Seharusnya, katanya, karena punya libido tinggi bak singa, gerak laki-laki dibatasi. Istilahnya mengurung singa, bukan malah mengekang perempuan. Pembatasan itu bisa berupa pengawasan masyarakat hingga aturan hukum.
Faktanya, menurut Ketua Majelis Musyawarah KUPI Nyai Badriyah Fayumi, korban kekerasan seksual selalu dipersalahkan di berbagai jenjang. Sejak berhadapan dengan pelaku, korban tidak berdaya. Di mata keluarga, korban dianggap aib.
”Lalu, ketika peristiwa dilaporkan, aparat justru menyalahkan perilaku dan pakaian korban,” ucap Nyai Badriyah dalam pernyataan sikap Jaringan KUPI dan Jaringan Masyarakat Peduli Darurat Kekerasan Seksual. Jaringan tersebut didukung sekitar 300 organisasi, pesantren, lembaga, dan komunitas di Indonesia.

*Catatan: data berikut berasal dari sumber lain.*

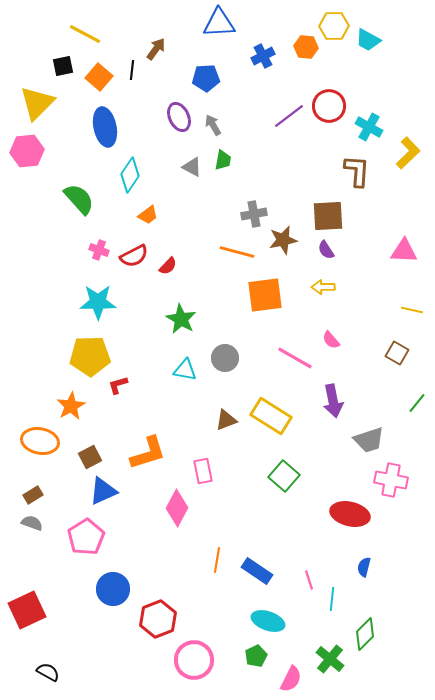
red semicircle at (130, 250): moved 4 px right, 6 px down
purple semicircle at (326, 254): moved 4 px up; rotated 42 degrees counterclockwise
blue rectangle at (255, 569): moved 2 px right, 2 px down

Jaringan tersebut mengajak pemuka agama, tokoh masyarakat, hingga media mewujudkan sistem pendukung pencegahan kekerasan seksual. Terkhusus kepada DPR dan pemerintah agar segera memenuhi amanat konstitusi dengan menyusun sistem perlindungan hukum yang memberikan keadilan kepada korban hingga mencegah kekerasan berulang.
Sayangnya, perlindungan hukum itu belum terwujud sepenuhnya. Sebab, Rancangan Undang-Undang tentang Tindak Pidana Kekerasan Seksual atau RUU TPKS gagal disetujui menjadi RUU inisiatif DPR. ”RUU TPKS ini memang belum menjamin kasus kekerasan seksual hilang. Tetapi, setidaknya berkurang dan semua lembaga tahu apa tugasnya,” kata Faqihuddin.
Tidak kalah penting, lanjutnya, pendekatan kultural. Seperti acara tadarus subuh yang digelar Faqihuddin terkait dengan perempuan dan Islam, pengajian tentang pentingnya perempuan oleh Nyai Awanilah, doa bersama untuk keselamatan bangsa dari kekerasan seksual oleh KUPI hingga monolog Inayah.
”Salah satu indikator adanya sistem pendukung pencegahan kekerasan seksual secara sosial adalah ketika siulan godaan kepada perempuan atau cat calling tidak lagi dianggap bukti kenjantan, tetapi sebagai pelecehan seksual,” kata penulis buku Perempuan (Bukan) Sumber Fitnah! ini.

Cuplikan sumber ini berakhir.